-- WHAT TO WORK ON --
In the entries below, rename every "wrist" to "hand" and write out all the lines again with nothing else changed.

*** WORKING DATA Section Begins ***

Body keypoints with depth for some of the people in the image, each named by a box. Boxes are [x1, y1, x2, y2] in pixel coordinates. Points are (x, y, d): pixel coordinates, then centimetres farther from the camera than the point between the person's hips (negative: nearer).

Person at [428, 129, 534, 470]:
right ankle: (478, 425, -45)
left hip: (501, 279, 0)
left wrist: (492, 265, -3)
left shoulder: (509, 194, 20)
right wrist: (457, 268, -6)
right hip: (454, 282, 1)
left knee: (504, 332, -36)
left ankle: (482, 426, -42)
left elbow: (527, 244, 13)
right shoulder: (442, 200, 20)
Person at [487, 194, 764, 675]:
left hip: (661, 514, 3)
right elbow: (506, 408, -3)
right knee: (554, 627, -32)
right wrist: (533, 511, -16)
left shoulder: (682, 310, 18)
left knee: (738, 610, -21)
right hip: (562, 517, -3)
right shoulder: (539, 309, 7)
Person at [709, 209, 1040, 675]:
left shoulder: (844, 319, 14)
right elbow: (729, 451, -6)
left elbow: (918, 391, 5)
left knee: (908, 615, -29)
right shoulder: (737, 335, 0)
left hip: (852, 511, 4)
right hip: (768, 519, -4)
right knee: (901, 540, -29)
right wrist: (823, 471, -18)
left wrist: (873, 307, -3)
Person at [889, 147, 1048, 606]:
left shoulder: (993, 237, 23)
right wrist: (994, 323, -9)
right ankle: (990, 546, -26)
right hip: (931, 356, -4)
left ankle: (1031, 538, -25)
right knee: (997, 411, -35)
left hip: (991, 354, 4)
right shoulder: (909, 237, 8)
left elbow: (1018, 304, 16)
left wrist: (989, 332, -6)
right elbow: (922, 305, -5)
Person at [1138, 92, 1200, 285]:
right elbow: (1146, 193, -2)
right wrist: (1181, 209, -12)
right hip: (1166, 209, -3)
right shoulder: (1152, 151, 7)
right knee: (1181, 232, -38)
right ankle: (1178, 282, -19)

*** WORKING DATA Section Ends ***

-- EXERCISE ANSWER --
Body keypoints with depth for some of the people in the image, each named by a box. Boxes are [x1, y1, x2, y2] in pixel coordinates. Points are (x, y, d): pixel coordinates, then centimetres farther from the camera than the point between the person's hips (negative: nearer).

Person at [428, 129, 534, 470]:
right ankle: (478, 425, -45)
left hip: (501, 279, 0)
left hand: (492, 265, -3)
left shoulder: (509, 194, 20)
right hand: (457, 268, -6)
right hip: (454, 282, 1)
left knee: (504, 332, -36)
left ankle: (482, 426, -42)
left elbow: (527, 244, 13)
right shoulder: (442, 200, 20)
Person at [487, 194, 764, 675]:
left hip: (661, 514, 3)
right elbow: (506, 408, -3)
right knee: (554, 627, -32)
right hand: (533, 511, -16)
left shoulder: (682, 310, 18)
left knee: (738, 610, -21)
right hip: (562, 517, -3)
right shoulder: (539, 309, 7)
Person at [709, 209, 1040, 675]:
left shoulder: (844, 319, 14)
right elbow: (729, 451, -6)
left elbow: (918, 391, 5)
left knee: (908, 615, -29)
right shoulder: (737, 335, 0)
left hip: (852, 511, 4)
right hip: (768, 519, -4)
right knee: (901, 540, -29)
right hand: (823, 471, -18)
left hand: (873, 307, -3)
Person at [889, 147, 1048, 606]:
left shoulder: (993, 237, 23)
right hand: (994, 323, -9)
right ankle: (990, 546, -26)
right hip: (931, 356, -4)
left ankle: (1031, 538, -25)
right knee: (997, 411, -35)
left hip: (991, 354, 4)
right shoulder: (909, 237, 8)
left elbow: (1018, 304, 16)
left hand: (989, 332, -6)
right elbow: (922, 305, -5)
Person at [1138, 92, 1200, 285]:
right elbow: (1146, 193, -2)
right hand: (1181, 209, -12)
right hip: (1166, 209, -3)
right shoulder: (1152, 151, 7)
right knee: (1181, 232, -38)
right ankle: (1178, 282, -19)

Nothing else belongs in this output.